BACKGROUND: No evidence of disease activity (NEDA; defined as no 12-week confirmed disability progression, no protocol-defined relapses, no new/enlarging T2 lesions and no T1 gadolinium-enhancing lesions) using a fixed-study entry baseline is commonly used as a treatment outcome in multiple sclerosis (MS). OBJECTIVE: The objective of this paper is to assess the effect of ocrelizumab on NEDA using re-baselining analysis, and the predictive value of NEDA status.
METHODS: NEDA was assessed in a modified intent-to-treat population (n = 1520) from the pooled OPERA I and OPERA II studies over various epochs in patients with relapsing MS receiving ocrelizumab (600 mg) or interferon beta-1a (IFN β-1a; 44 μg). RESULTS: NEDA was increased with ocrelizumab vs IFN β-1a over 96 weeks by 75% (p < 0.001), from Week 0-24 by 33% (p < 0.001) and from Week 24-96 by 72% (p < 0.001).

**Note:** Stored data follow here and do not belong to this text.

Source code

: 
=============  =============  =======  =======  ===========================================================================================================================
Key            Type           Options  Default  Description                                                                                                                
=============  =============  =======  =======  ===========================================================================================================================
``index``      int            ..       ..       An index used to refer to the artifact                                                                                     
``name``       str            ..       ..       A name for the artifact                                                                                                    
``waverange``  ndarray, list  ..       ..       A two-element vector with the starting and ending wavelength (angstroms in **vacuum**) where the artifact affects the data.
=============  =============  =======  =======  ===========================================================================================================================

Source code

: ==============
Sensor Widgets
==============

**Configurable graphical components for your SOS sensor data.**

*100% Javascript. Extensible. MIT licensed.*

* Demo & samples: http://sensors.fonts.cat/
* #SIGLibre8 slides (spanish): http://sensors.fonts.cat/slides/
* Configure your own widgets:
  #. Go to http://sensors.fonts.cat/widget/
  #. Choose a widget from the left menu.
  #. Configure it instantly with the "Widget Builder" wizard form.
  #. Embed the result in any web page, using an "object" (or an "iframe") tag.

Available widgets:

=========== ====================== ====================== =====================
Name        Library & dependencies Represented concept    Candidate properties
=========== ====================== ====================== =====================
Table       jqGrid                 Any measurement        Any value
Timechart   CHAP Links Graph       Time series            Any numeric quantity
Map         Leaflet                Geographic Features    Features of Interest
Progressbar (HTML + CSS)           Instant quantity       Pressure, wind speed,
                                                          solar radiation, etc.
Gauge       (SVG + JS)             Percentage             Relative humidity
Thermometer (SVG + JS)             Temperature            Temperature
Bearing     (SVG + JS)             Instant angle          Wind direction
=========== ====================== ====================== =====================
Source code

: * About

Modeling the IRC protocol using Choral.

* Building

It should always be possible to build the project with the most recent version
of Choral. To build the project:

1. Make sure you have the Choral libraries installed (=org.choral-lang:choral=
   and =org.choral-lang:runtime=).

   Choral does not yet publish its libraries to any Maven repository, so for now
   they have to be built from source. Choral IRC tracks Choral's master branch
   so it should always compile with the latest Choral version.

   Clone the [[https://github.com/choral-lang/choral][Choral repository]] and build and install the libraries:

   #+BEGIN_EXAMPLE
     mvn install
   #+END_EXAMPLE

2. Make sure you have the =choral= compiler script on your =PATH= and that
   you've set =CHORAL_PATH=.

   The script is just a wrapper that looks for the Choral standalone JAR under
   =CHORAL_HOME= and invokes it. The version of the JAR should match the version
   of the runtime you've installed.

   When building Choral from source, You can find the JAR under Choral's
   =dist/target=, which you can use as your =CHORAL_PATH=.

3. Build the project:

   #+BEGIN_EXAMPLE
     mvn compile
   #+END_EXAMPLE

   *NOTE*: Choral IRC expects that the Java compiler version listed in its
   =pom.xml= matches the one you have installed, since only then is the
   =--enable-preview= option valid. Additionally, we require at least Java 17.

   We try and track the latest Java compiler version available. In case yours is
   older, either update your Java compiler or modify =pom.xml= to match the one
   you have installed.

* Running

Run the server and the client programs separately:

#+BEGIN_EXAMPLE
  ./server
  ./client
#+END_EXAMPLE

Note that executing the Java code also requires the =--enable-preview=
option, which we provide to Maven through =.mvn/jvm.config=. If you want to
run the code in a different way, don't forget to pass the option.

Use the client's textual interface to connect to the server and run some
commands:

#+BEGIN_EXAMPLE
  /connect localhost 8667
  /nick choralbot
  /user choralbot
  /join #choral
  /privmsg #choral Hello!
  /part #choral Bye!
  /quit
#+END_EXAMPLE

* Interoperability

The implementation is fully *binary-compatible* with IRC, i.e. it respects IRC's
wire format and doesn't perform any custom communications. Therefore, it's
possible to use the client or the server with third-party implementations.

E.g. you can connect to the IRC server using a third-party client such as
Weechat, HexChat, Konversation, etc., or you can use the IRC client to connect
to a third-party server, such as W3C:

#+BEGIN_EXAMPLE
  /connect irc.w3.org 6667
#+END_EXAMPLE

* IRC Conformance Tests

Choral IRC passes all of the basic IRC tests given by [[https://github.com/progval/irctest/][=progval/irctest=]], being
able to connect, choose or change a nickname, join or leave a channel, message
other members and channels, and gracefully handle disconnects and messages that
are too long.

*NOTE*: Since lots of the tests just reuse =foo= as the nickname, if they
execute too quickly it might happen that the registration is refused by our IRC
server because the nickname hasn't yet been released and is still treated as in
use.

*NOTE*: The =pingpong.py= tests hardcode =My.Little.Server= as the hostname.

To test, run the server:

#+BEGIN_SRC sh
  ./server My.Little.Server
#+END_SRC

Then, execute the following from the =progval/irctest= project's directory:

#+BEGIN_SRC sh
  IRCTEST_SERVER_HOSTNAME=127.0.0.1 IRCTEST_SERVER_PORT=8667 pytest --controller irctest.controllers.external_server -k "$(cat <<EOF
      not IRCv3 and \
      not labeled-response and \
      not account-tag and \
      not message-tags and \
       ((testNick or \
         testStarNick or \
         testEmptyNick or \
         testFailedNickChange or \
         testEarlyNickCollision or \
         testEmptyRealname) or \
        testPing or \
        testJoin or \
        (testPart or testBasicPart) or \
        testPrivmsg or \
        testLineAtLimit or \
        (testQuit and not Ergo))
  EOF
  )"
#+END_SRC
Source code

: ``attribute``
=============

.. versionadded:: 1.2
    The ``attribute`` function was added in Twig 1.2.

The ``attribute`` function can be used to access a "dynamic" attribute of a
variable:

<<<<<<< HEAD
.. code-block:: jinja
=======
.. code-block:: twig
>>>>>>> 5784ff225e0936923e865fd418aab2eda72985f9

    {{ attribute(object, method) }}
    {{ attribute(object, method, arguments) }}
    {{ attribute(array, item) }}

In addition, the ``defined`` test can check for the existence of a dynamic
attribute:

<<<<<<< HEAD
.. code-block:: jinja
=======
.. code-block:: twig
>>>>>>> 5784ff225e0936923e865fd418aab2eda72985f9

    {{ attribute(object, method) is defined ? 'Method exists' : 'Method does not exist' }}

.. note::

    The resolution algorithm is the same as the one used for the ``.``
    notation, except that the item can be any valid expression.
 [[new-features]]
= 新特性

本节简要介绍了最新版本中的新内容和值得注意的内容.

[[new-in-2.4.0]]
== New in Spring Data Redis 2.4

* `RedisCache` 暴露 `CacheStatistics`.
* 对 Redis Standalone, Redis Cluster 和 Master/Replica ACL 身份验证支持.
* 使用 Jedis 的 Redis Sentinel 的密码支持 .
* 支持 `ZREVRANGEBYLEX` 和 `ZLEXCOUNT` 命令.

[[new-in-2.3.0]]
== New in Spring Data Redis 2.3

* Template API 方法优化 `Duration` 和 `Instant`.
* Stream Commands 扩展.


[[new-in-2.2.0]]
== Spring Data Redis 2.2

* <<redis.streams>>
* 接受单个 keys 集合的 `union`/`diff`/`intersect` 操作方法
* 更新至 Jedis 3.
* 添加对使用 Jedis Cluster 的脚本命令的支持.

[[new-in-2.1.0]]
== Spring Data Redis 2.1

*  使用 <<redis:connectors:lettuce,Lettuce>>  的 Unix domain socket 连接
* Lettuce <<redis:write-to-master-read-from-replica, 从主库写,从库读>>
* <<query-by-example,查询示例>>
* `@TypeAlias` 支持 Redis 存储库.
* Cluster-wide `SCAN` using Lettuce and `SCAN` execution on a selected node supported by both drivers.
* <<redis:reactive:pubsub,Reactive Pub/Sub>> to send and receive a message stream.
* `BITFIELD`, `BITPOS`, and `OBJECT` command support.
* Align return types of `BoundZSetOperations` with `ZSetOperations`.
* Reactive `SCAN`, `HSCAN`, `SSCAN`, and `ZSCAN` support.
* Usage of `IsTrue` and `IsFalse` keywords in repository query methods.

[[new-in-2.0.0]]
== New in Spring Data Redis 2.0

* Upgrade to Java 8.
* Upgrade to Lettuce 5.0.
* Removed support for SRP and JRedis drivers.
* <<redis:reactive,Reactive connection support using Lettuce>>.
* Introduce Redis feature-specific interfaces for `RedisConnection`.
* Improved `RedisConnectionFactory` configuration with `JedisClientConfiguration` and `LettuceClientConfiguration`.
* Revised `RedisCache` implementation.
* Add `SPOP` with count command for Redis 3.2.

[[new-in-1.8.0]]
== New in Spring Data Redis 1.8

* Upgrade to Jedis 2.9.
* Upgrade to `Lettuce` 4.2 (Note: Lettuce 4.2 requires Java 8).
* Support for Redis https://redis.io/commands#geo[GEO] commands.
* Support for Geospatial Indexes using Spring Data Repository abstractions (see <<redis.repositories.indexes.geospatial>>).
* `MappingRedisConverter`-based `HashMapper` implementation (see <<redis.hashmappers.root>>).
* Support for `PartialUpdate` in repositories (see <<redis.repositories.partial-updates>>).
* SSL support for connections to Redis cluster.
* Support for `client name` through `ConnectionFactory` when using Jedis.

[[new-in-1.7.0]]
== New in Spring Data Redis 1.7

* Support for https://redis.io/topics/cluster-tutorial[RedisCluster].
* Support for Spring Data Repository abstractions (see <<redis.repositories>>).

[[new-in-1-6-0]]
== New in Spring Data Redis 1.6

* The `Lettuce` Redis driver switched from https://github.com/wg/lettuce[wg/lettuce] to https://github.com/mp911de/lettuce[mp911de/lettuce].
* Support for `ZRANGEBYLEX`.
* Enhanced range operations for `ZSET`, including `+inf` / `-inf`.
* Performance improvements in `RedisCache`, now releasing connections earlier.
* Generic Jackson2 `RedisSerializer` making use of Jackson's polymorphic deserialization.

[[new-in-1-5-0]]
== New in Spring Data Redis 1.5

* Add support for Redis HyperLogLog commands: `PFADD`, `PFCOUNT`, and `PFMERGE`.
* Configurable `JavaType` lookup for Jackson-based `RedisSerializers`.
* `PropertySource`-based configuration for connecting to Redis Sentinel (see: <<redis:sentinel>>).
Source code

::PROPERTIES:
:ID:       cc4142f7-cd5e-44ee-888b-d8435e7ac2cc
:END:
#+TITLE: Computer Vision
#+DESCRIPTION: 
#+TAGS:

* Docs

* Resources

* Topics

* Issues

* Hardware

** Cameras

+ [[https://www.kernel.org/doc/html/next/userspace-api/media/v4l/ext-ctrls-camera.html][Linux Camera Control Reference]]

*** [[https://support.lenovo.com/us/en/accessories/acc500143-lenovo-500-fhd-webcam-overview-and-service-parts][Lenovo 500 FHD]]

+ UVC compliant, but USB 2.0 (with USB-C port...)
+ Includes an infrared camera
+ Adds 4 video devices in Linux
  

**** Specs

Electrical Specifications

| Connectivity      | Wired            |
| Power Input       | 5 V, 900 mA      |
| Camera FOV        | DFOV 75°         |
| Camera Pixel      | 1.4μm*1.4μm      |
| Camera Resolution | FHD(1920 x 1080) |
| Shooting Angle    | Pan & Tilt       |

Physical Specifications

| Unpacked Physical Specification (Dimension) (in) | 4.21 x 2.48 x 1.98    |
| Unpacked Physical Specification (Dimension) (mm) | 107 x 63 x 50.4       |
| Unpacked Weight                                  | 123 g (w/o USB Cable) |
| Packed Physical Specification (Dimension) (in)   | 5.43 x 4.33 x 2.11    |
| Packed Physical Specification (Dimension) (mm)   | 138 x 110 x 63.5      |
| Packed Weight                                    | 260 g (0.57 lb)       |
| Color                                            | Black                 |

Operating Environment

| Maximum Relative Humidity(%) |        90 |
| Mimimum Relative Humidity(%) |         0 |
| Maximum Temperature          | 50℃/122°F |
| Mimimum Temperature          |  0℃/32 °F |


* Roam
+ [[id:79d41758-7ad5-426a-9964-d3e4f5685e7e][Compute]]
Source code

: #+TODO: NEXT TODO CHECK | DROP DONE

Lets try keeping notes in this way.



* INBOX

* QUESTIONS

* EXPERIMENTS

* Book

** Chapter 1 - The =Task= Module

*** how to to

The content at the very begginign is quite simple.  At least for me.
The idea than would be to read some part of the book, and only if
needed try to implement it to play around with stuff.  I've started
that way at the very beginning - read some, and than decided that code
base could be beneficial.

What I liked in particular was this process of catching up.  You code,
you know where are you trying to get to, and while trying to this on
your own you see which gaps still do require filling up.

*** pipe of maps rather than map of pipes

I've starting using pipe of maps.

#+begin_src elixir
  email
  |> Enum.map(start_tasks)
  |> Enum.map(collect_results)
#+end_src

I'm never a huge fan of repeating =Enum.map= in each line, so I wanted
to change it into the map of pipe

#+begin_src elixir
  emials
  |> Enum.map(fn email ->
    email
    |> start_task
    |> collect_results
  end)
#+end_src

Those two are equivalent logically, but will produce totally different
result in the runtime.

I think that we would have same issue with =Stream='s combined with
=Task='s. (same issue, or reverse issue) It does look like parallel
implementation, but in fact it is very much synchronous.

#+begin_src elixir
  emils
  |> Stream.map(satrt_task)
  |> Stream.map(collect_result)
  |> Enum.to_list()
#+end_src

Among patients with disease activity during Weeks 0-24, 66.4% vs 24.3% achieved NEDA during Weeks 24-96 in the ocrelizumab and IFN β-1a groups (relative increase: 177%; p < 0.001). CONCLUSION: Superior efficacy with ocrelizumab compared with IFN β-1a was consistently seen in maintaining NEDA status in all epochs evaluated.
By contrast with IFN β-1a, the majority of patients with disease activity early in the study subsequently attained NEDA status with ocrelizumab.